# Tax question for Americans living in Spain



## travelcupid09 (Sep 22, 2010)

The plan is to move and live in Spain for a bout one year.
Do we have to pay taxes for our US income in Spain also? What %? Our income will be about $150k per year. Our property depreciation off sets our taxes every year which puts us in the lowest tax bracket here but what about in Spain. We have assets that are worth about 2 millions does that affect how much taxes we pay in Spain (if we have to pay taxes) All assets are in the USA we don't plan to buy in Spain


----------



## Bevdeforges (Nov 16, 2007)

Spain requires you to file taxes based on your worldwide income if you are considered "tax resident" in Spain - which means that you are physically present in Spain for 183 days or more during the tax year, or you have your center of economic or vital interests in Spain.

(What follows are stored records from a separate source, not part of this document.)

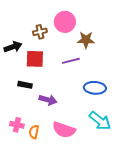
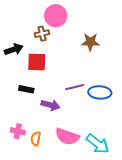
pink circle: (65, 22) -> (56, 16), moved
purple line: (71, 61) -> (75, 87), moved
cyan arrow: (100, 121) -> (98, 144), moved

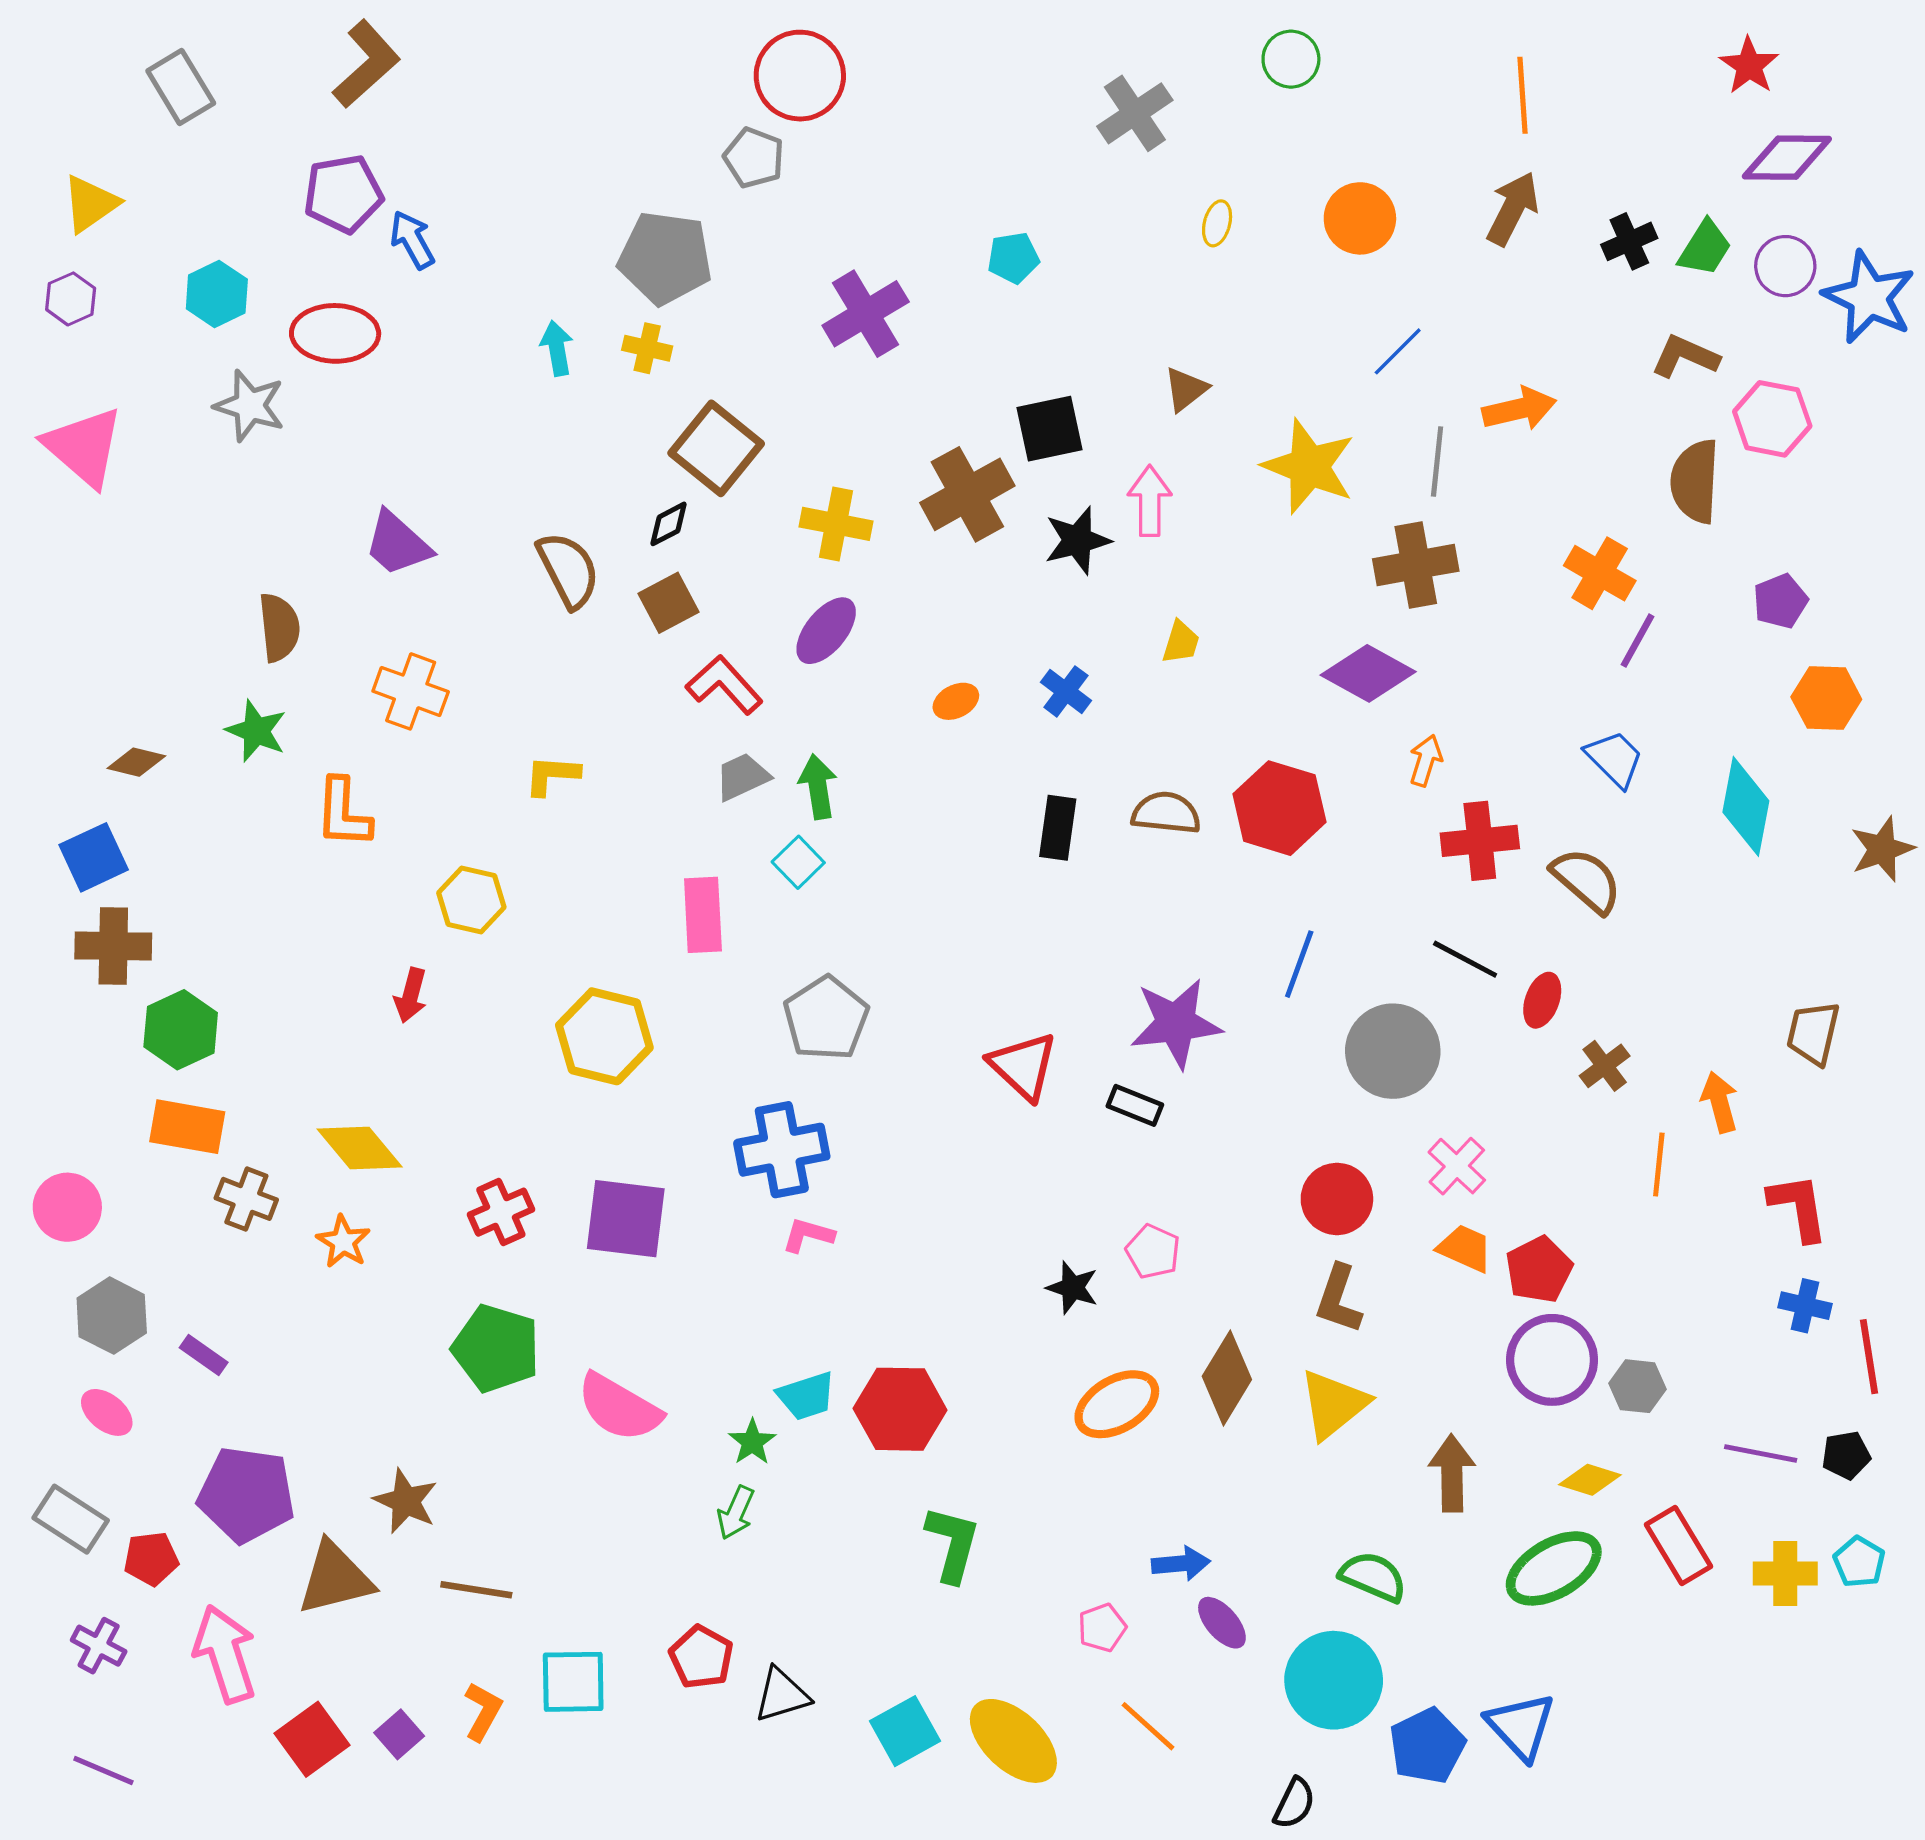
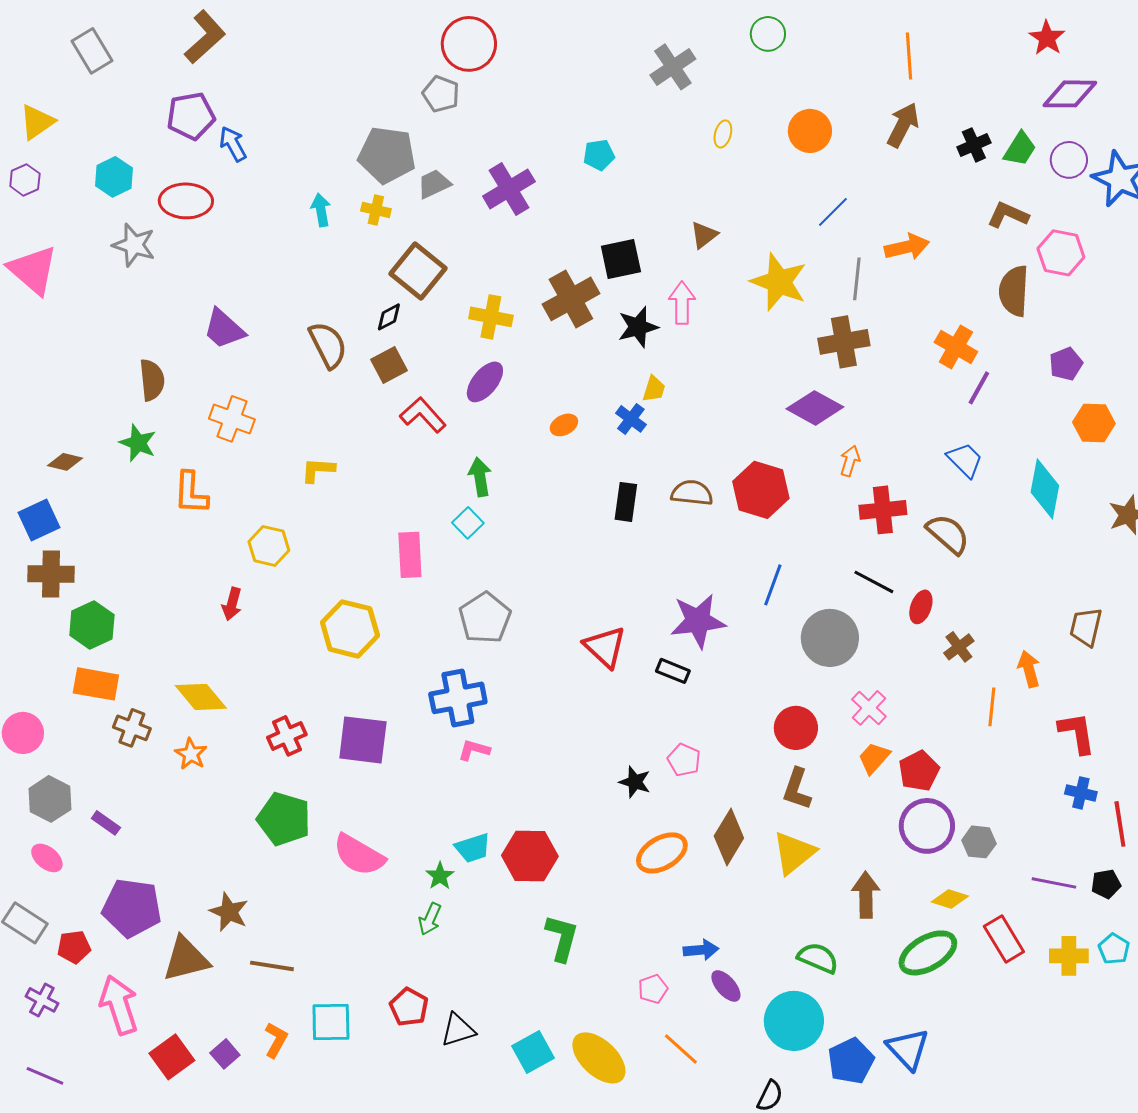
yellow trapezoid: (1181, 642) -> (654, 389), moved
gray trapezoid: (742, 777) -> (434, 184), moved
orange trapezoid: (1465, 1248) -> (874, 758), turned -72

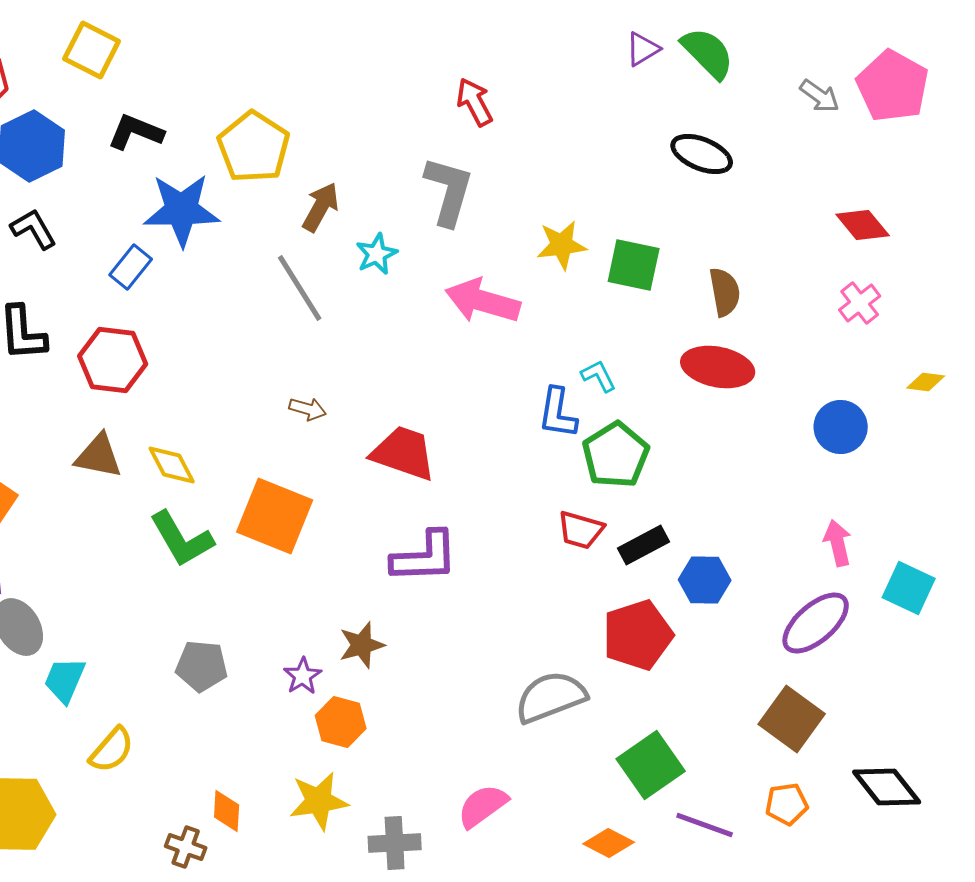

As US citizens (or permanent residents) you must also file US returns no matter where in the world you live, declaring your worldwide income.

Practically speaking, you pay income tax on your salary to the country in which you are living, and you usually wind up paying income tax on property income (rent, sales, etc.) to the country in which the property is located. This is all governed by tax treaties, and the mechanics for how you report "foreign income" and claim any treaty benefits or credits varies by country and source of the income.
Cheers,
Bev


----------